# traveling around europe on settlement visa!!!!



## mous.am (Sep 28, 2012)

Hi guys,
Just wanted to check if am allowed to go on holidays to any of the eurpean countries?
I do have the 33 months uk spouse visa
Thank you in advance


----------



## nyclon (Apr 3, 2011)

mous.am said:


> Hi guys,
> Just wanted to check if am allowed to go on holidays to any of the eurpean countries?
> I do have the 33 months uk spouse visa
> Thank you in advance


Your spouse visa has nothing to do with whether you can travel to other countries. If you are a citizen of a country which requires you to get a visa before travelling to a particular country then you will need a visa.


----------



## WestCoastCanadianGirl (Mar 17, 2012)

Yes, you can leave the UK, _but_, you are still subject to visa restrictions imposed by the government of the country you're visiting for people who are on the same passport as yourself... I don't know where you're from, but let's pretend you are travelling on a Canadian passport. If you wanted to go to Moscow, Russia on a Canadian passport, you would still be required to get a visa to visit before you arrived (as do British citizens), whereas to go to the United States on a Canadian passport, you do not need any special visa or entry clearance (Britons need ESTA/Visa Waiver). 

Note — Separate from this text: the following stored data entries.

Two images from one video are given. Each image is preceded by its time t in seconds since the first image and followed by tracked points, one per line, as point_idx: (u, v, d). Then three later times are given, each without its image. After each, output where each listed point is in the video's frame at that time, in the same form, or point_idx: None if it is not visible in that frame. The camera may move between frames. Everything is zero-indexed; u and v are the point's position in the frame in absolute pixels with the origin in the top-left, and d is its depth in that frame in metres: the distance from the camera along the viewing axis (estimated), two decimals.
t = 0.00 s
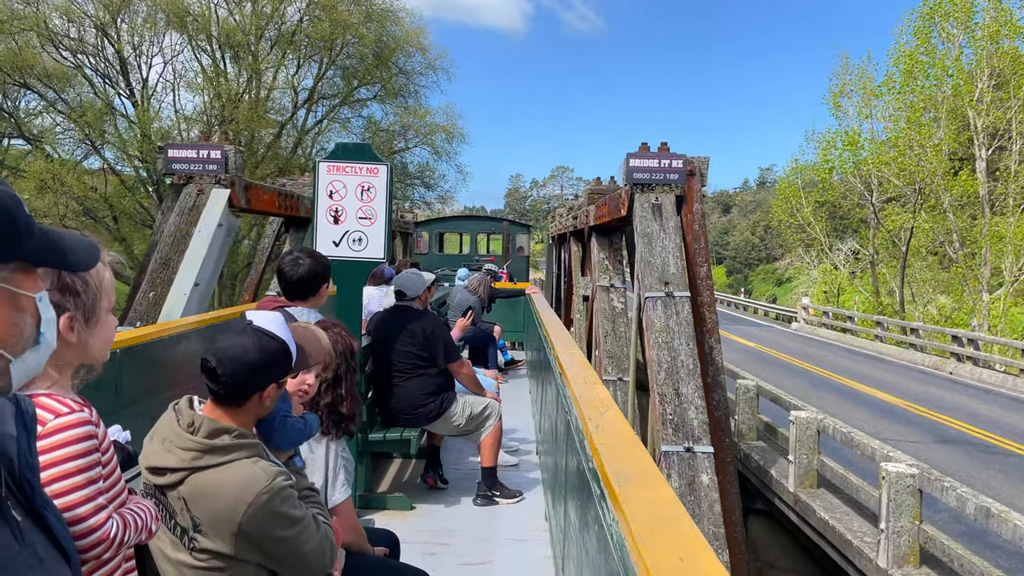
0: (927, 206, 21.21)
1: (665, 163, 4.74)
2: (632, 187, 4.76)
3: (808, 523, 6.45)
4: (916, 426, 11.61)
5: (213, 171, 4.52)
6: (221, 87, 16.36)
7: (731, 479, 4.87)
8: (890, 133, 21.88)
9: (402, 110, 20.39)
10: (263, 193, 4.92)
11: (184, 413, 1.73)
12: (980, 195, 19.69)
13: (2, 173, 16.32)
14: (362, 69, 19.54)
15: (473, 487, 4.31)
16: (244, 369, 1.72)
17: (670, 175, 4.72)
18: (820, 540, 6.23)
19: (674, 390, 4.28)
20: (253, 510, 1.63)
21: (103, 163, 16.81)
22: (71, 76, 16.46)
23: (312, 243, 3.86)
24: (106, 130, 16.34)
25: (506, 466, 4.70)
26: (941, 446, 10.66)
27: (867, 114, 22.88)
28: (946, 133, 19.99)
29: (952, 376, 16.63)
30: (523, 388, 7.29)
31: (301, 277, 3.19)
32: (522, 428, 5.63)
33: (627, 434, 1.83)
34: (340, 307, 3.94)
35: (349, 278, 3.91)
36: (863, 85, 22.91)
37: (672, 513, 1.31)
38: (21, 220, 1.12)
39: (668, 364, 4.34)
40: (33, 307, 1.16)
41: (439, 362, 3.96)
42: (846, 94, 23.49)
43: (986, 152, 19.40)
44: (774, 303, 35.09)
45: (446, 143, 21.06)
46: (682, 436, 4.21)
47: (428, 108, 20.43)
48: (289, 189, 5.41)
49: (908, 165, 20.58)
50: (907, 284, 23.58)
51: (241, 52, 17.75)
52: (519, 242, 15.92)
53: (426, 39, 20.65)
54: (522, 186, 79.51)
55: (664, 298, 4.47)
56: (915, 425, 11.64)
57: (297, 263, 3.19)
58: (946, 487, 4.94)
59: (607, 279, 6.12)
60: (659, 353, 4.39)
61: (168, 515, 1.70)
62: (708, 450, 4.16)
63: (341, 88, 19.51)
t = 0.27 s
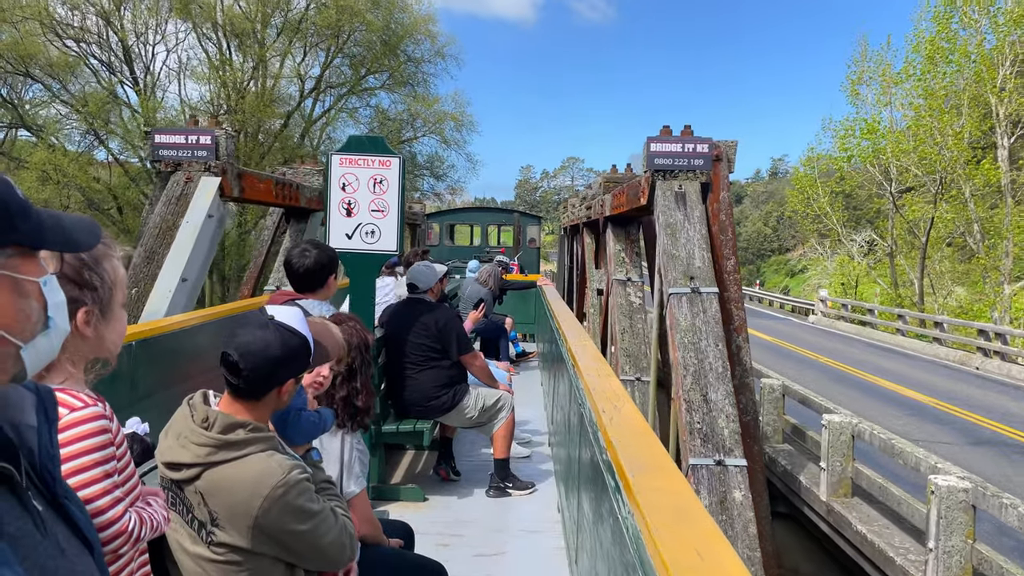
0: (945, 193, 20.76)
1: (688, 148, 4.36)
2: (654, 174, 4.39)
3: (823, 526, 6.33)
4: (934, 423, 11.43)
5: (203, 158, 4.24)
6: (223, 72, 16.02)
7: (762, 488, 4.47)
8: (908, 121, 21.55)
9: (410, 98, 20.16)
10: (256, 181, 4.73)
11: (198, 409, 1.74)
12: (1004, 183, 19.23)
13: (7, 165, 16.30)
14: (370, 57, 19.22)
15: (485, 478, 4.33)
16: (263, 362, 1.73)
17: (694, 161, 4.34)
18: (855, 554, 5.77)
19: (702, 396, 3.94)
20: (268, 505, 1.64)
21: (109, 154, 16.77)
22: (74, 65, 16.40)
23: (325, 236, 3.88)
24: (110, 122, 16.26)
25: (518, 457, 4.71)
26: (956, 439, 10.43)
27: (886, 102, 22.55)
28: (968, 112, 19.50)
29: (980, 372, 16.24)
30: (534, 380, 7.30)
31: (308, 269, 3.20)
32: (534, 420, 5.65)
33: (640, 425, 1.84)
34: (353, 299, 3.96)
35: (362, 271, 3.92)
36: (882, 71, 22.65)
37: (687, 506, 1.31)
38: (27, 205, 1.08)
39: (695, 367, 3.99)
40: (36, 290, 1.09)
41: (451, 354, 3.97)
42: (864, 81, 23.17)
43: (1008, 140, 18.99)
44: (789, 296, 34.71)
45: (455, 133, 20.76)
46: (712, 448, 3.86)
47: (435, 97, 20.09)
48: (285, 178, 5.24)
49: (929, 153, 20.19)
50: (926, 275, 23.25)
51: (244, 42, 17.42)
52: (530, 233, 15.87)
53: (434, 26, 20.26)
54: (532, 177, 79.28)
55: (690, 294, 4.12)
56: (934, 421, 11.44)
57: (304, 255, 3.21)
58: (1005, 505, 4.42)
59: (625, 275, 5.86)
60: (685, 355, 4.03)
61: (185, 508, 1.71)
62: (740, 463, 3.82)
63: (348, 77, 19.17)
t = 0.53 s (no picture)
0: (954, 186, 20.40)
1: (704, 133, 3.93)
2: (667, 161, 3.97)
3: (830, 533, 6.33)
4: (941, 423, 11.34)
5: (178, 146, 3.78)
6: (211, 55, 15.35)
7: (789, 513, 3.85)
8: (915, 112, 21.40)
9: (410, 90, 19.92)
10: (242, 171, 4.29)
11: (195, 402, 1.74)
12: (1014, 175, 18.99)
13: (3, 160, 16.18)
14: (369, 47, 18.92)
15: (487, 472, 4.33)
16: (259, 357, 1.73)
17: (710, 147, 3.91)
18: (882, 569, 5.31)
19: (723, 407, 3.38)
20: (260, 500, 1.64)
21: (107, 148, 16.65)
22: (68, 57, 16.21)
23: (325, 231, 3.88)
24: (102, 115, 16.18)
25: (520, 451, 4.71)
26: (982, 442, 10.27)
27: (894, 92, 22.42)
28: (978, 98, 19.19)
29: (996, 369, 15.97)
30: (536, 375, 7.30)
31: (304, 263, 3.20)
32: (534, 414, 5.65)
33: (640, 419, 1.84)
34: (353, 293, 3.96)
35: (362, 266, 3.92)
36: (890, 61, 22.54)
37: (685, 500, 1.31)
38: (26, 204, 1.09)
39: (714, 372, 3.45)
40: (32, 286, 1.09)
41: (452, 348, 3.97)
42: (873, 71, 23.00)
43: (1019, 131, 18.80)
44: (793, 289, 34.53)
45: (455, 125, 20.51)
46: (735, 465, 3.26)
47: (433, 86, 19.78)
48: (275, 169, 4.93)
49: (938, 143, 20.02)
50: (933, 268, 23.11)
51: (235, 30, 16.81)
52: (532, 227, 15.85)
53: (434, 16, 19.90)
54: (535, 171, 79.11)
55: (707, 293, 3.62)
56: (939, 423, 11.34)
57: (300, 250, 3.21)
58: None
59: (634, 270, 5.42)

It also goes without saying that you should _be sure that you have your Biometric Residence Permit with you_... take it with you on your holiday but _do *not* lose it_... you will have much trouble getting back into the UK without it.


----------



## mous.am (Sep 28, 2012)

Thanks for your reply,
I am currently living and working in the UK on spouse visa,am egyptian and my husband is british and we planning to go to spain for holiday in june,now I get. I will need to apply for a spanish visa to be able to travel there.
Thanks for your reply


----------